## Quoted passage
◆ ◆ ◆

Prepare necessary journal entries for revenue recognition


Journal entries; point of delivery, installment sales, and cost recovery methods

Response to the following :

[This is a variation of problem 1 focusing on journal entries.]

On July 1, 2016, the Foster Company sold inventory to the Slate Corporation for $300,000. Terms of the sale called for a down payment of $75,000 and three annual installments of $75,000 due on each July 1, beginning July 1, 2017. Each installment also will include interest on the unpaid balance applying an appropriate interest rate. The inventory cost Foster $120,000. The company uses the perpetual inventory system.

Required:

1. Prepare the necessary journal entries for 2016 and 2017 assuming revenue recognition upon delivery. Ignore interest charges.

2. Repeat requirement 1 applying the installment sales method.

3. Repeat requirement 1 applying the cost recovery method.

◆ ◆ ◆

## Provided data
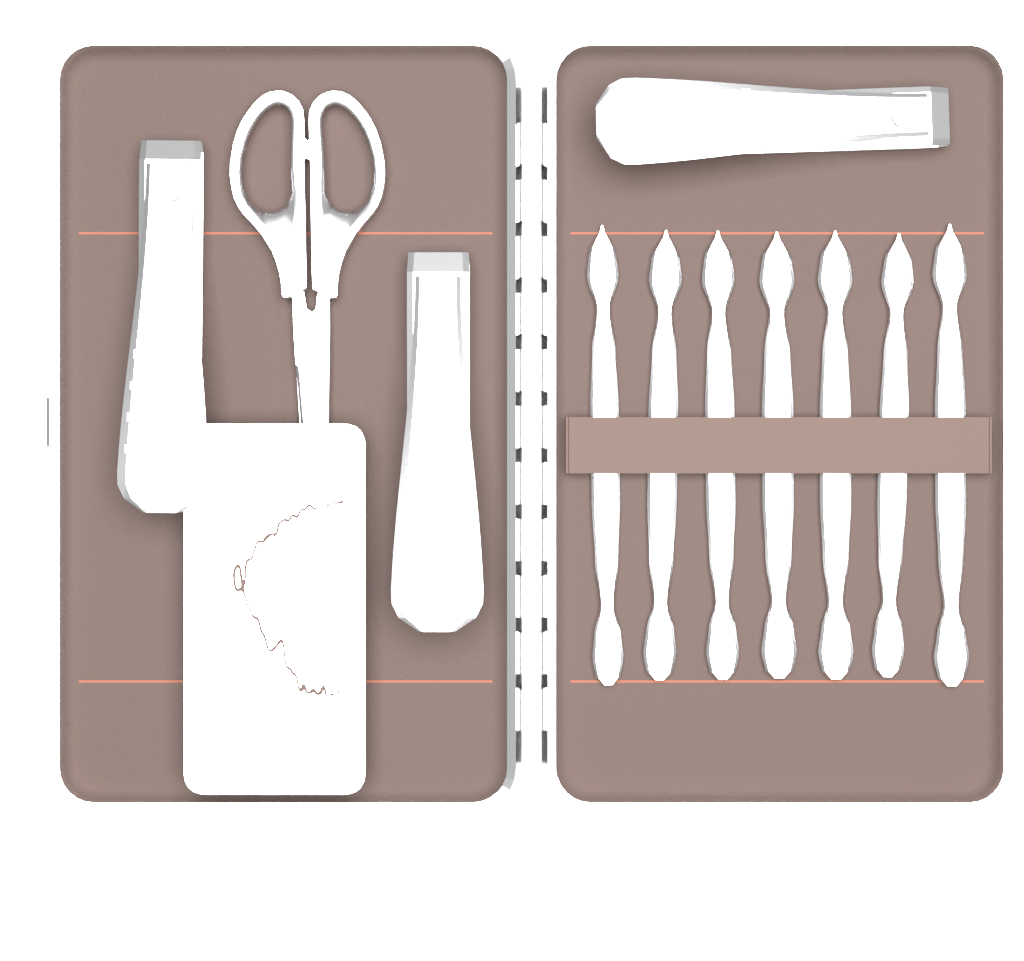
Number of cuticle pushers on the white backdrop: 7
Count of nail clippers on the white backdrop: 3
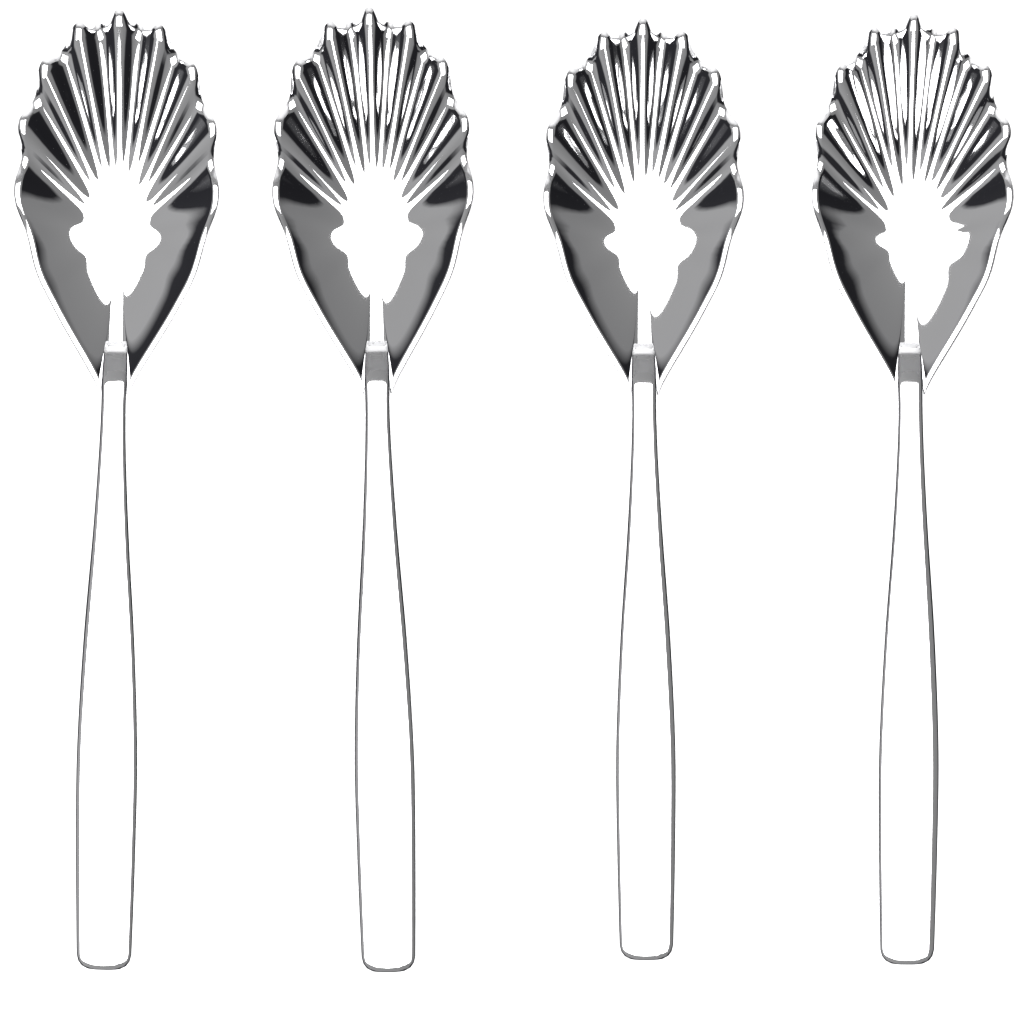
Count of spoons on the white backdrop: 4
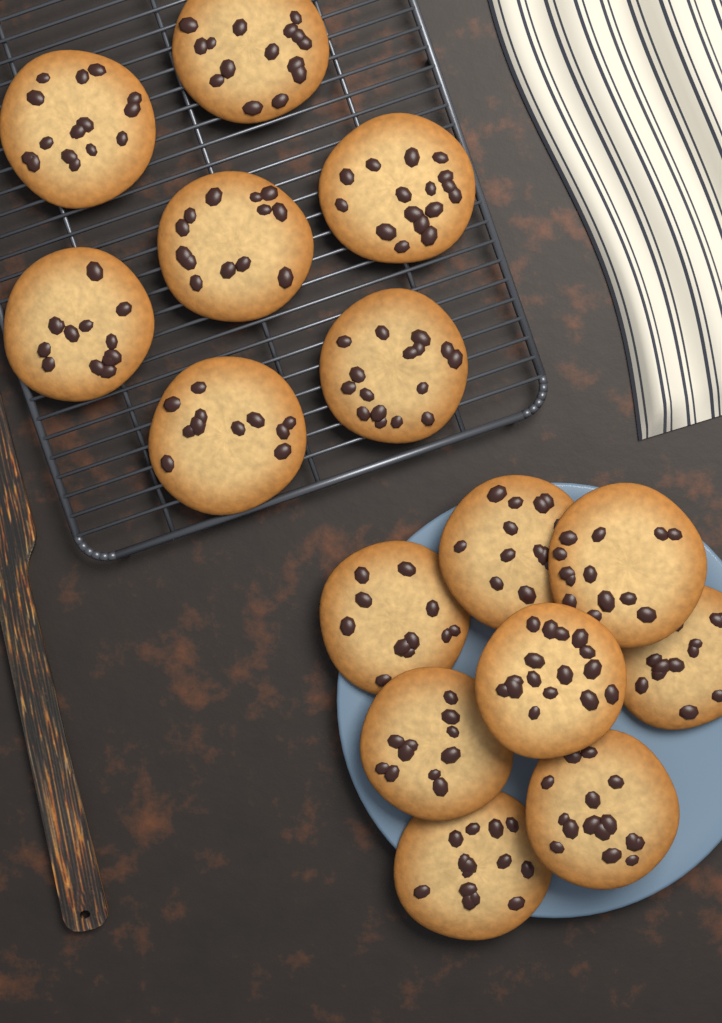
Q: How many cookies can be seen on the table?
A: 15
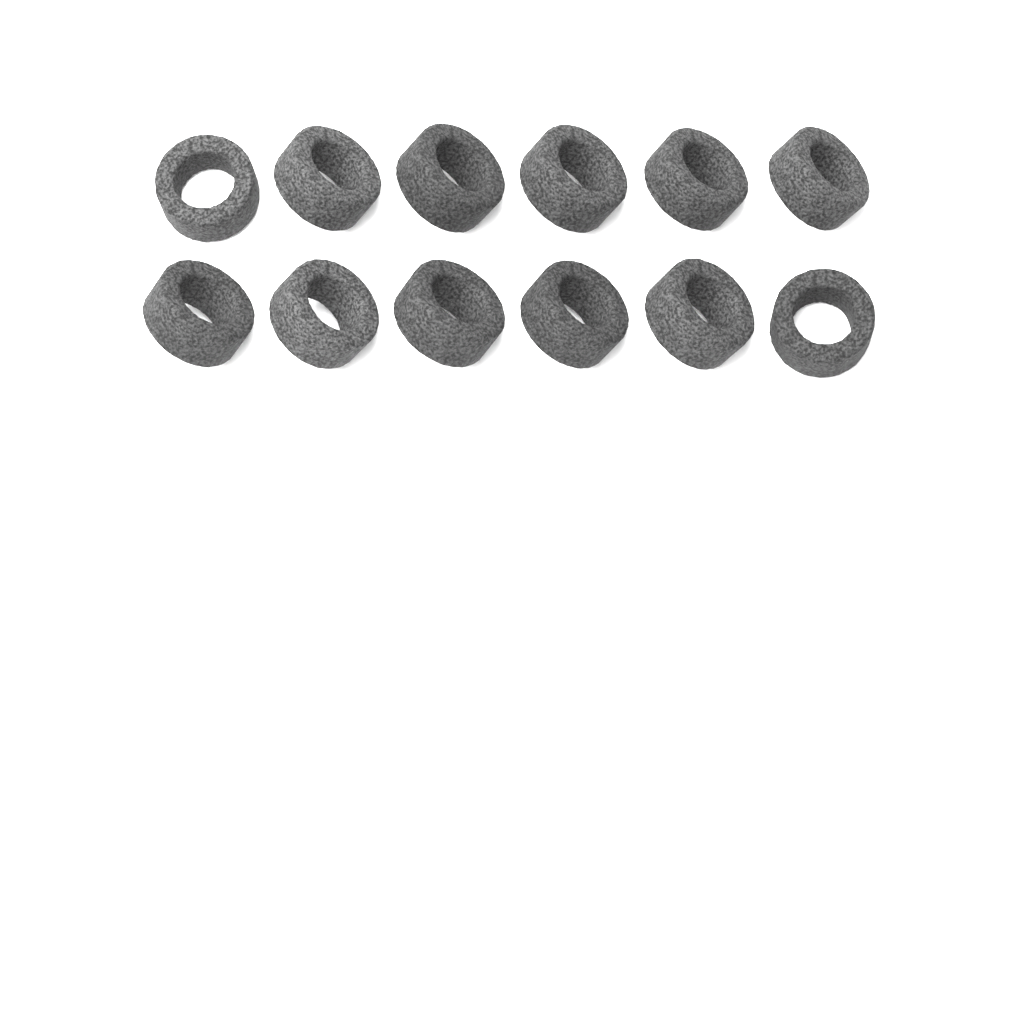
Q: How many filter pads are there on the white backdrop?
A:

◆ ◆ ◆

## Your task
Reproduce word for word the part of the revenue recognition problem above from "Prepare necessary journal" up to and including "Ignore interest charges.".

## Output for this exercise
Prepare necessary journal entries for revenue recognition


Journal entries; point of delivery, installment sales, and cost recovery methods

Response to the following :

[This is a variation of problem 1 focusing on journal entries.]

On July 1, 2016, the Foster Company sold inventory to the Slate Corporation for $300,000. Terms of the sale called for a down payment of $75,000 and three annual installments of $75,000 due on each July 1, beginning July 1, 2017. Each installment also will include interest on the unpaid balance applying an appropriate interest rate. The inventory cost Foster $120,000. The company uses the perpetual inventory system.

Required:

1. Prepare the necessary journal entries for 2016 and 2017 assuming revenue recognition upon delivery. Ignore interest charges.